We got our tokens for the ball dispenser and got the f*ck out of that place. We soon found ourselves all alone on a driving range, with sunshine, wooded hills, and a cloudless sky to accompany us. My little brother, Matthew, gave me a crash course on not sucking at golf, and proceeded to impress me with a fantastic drive. Wow, I'm actually literally having a deja vu right now... I actually remember typing this at anothe... oh it's done now. Right, where was I? Oh yes, my brother was awesome at driving, and me, well I swung and missed like 7 times before hitting the ball in the exact opposite direction.

By my last couple of strokes I was getting decent! Progress is the reward of hard work, and god damn it did I ever suck.

When we got home, I had some Pizza that we picked up, and proceeded to explain to my mother exactly what a douche bag was. Now don't get me wrong, that's not the kind of thing I would usually talk about, to anyone, but I used it to describe someone who particularly fits the douche bag bill, and she was curious to know why I always called people that.

After that stimulating conversation, I decided it was time that I live up to the expectations that I set for myself. Have you ever stopped and thought to yourself: gee, I wish I was more like this, or that? This has happened to me lately, I want to be more like I want to be, and less like I allow the world to make me. Confused? You see, I just got out of a year long relationship. I loved that relationship, and the woman who made it so great. However, for reasons that shall remain private, we decided it would be best to go our separate ways for now. This has left me in a rather delicate situation. I am doing my best to recover from losing someone so close to me, and I am also trying to salvage myself from the wreckage of a broken love.

Where does love leave you once love has left? Alone.

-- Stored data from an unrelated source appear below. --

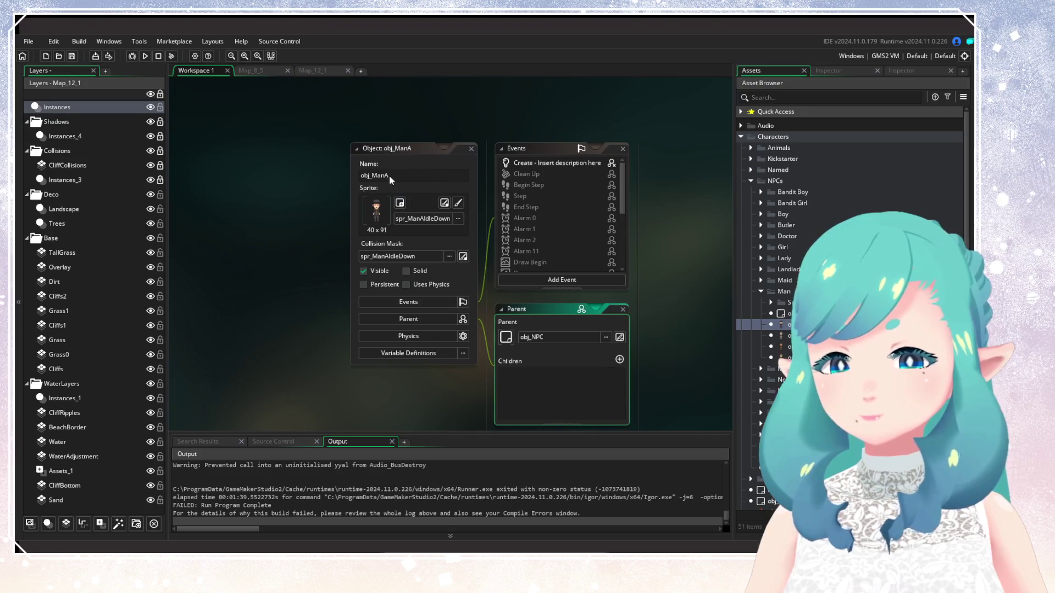
# View obj_ManB and obj_ManA with its spr_Man Create code, then close them
pyautogui.doubleClick(785, 335)
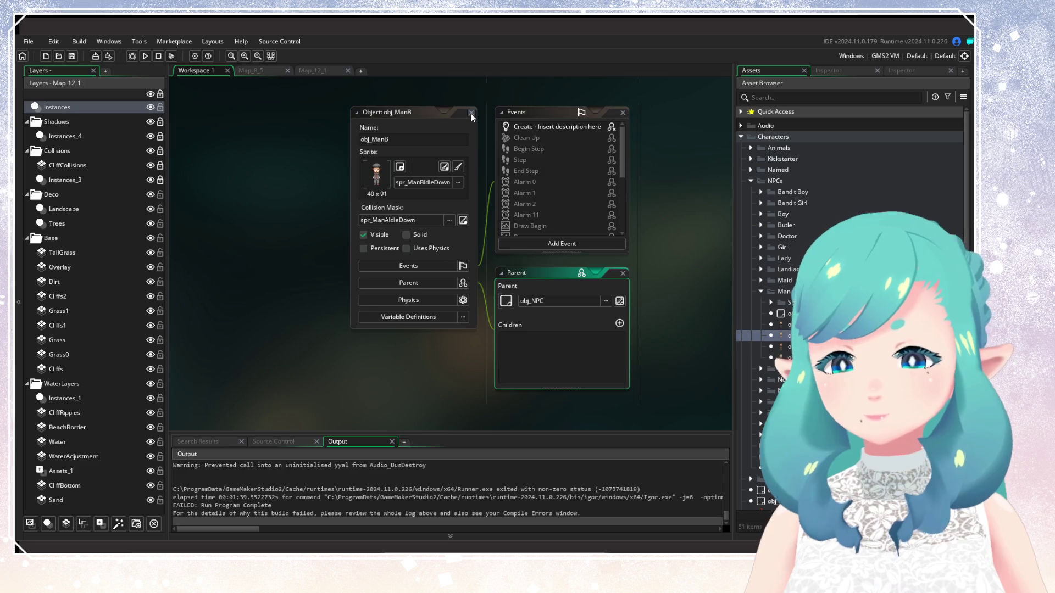
pyautogui.scroll(5, 624, 153)
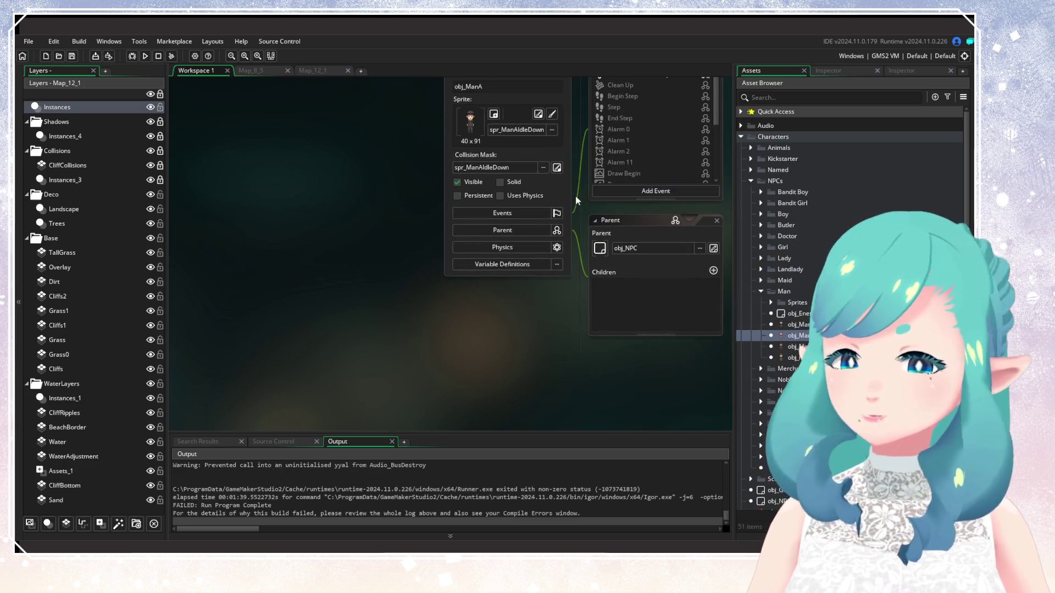
pyautogui.scroll(2, 573, 212)
pyautogui.click(576, 197)
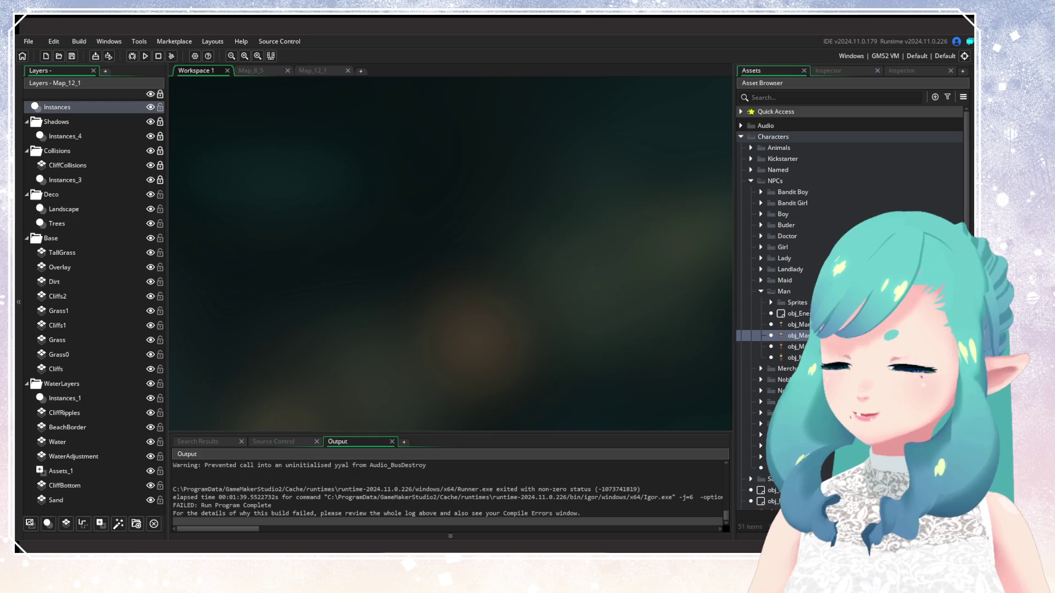
pyautogui.doubleClick(784, 325)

Back to my point about expectations! So, now that I am alone, I have to become someone who I can be happy to spend my time with, who I can talk to, and who will make me happy! Sounds insane? Probably is. The thing is, I don't want to be unhappy forever. I have my family here in New Brunswick, but I don't have any friends, all of my social outlets are in Ottawa where I left my life, and my hobbies, sports, and everything that made me me is no longer around. SO, this leaves me even MORE alone. What does one do? Well, I was depressed for a while, unwilling to do anything, or rather unable to do anything. I did not have the capacity to even help myself. I struggled to build the courage to move on, but I just couldn't do it. I don't know why, but I expected to jump back into life, ready for my next set of adventures without this woman who suddenly disappeared from my life... boy is that ever easier said than done.

However, that very same woman gave me some good advice. She said that I should take the time to write down who I want to be. I did, and you know what? It worked like a charm.

After that conversation with my mom about douche bags, I got up and went for my first jog in months. I ran through endless fields of potatoes on a dirt road used mostly for farming equipment. As I ran, I appreciated the natural beauty around me, and was also reminded of the wonders of simply being alive. I thought as I ran, long and hard, all about what it means to live and to exist. I thought about what I wanted, who I wanted to become, and how I would do it. I encouraged myself, I supported my hopes, and for the first time in a long time, I felt the absolute strength of will that so many philosophers go on and on about. I felt like someone deep inside of me was emerging, and it felt good.

Once home, I showered, and went to the store to rent a movie. I stayed a bit longer to help my mom close up, and then came home to watch Hard Candy with her. That movie is a blog topic in of itself, and so I will leave it out for now. Once the movie finished, my sister, who was hanging out with a friend, asked me if I could drive her friend home. I had a nice chat with my sister on the way back to our place. When I got in, I thought about playing a videogame before sleep, but decided that I would get greater satisfaction from creating a blog and writing my very first entry.

And even if nobody ever reads this, I am still as happy and satisfied that I did what I knew would be better for me, because in the end, satisfaction still comes from what requires effort and thought.